* **About this task**
Go over the data and keep only the lines that include "Cięcie".

Records from a data source:
-------

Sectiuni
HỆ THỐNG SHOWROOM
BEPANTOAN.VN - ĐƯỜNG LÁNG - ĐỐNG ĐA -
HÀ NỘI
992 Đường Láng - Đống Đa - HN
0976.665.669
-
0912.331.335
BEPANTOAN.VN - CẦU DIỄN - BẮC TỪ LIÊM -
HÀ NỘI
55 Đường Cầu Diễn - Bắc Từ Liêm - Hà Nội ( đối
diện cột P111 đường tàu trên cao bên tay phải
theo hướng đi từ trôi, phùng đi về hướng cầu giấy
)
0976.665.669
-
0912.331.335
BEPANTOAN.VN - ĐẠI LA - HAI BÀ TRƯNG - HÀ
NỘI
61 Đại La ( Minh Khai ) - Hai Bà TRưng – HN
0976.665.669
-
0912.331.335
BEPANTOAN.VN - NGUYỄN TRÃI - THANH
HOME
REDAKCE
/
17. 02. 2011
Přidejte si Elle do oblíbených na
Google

-------

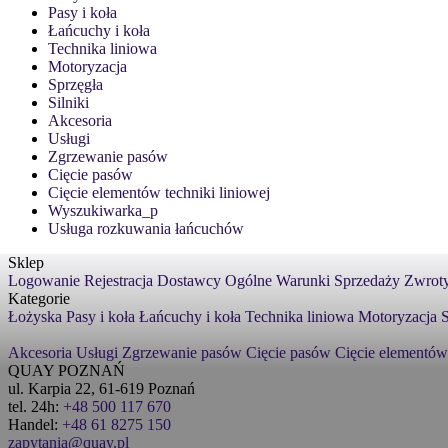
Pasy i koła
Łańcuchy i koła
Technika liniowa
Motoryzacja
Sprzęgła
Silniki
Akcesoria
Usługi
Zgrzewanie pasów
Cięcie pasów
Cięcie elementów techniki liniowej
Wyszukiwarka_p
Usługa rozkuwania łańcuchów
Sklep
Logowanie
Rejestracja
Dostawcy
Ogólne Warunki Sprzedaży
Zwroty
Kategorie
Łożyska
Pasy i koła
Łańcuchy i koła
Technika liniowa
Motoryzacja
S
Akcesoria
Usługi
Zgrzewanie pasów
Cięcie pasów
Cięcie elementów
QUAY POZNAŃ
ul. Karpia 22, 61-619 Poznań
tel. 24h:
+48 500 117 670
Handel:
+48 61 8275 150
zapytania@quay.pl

-------

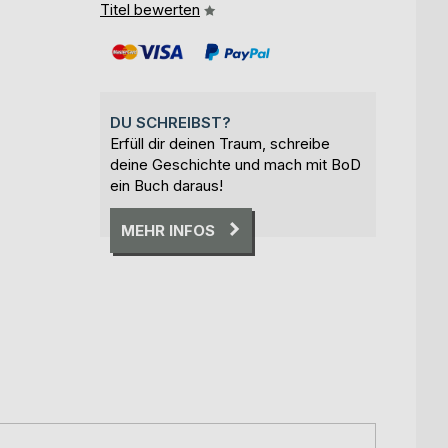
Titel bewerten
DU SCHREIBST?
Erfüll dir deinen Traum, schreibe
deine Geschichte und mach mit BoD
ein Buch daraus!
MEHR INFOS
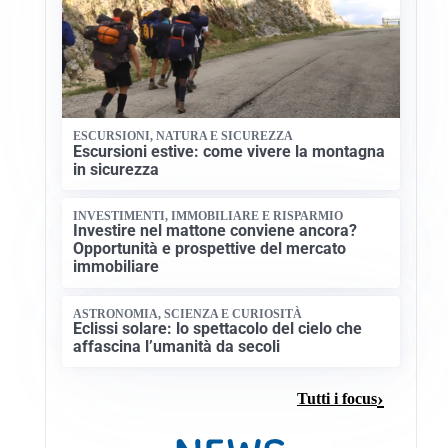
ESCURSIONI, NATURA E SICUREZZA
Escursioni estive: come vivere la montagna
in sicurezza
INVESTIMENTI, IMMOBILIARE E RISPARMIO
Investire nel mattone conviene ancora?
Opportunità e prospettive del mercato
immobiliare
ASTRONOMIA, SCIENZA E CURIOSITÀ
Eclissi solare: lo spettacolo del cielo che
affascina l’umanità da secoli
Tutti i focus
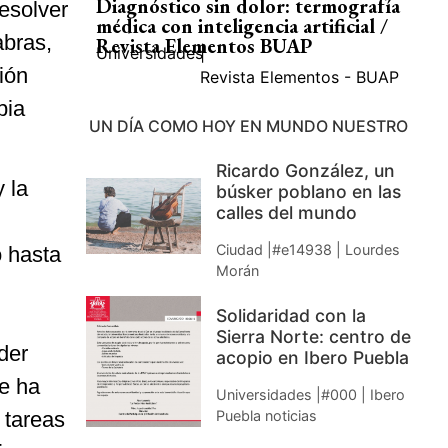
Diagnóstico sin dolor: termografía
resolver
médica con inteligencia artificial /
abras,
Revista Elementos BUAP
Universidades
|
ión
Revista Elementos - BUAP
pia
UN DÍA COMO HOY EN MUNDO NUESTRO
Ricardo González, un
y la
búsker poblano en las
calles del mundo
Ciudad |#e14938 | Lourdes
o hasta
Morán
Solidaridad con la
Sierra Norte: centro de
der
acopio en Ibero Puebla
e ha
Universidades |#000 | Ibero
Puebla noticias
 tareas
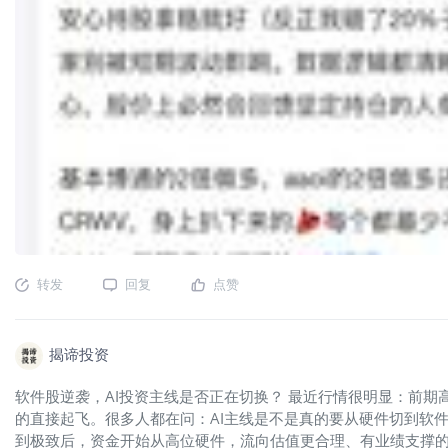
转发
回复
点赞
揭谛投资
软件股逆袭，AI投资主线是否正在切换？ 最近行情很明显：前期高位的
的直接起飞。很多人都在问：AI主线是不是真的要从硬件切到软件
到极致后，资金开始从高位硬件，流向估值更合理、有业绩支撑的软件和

-------

* **Reply to the exercise**
Cięcie pasów
Cięcie elementów techniki liniowej
Cięcie pasów
Cięcie elementów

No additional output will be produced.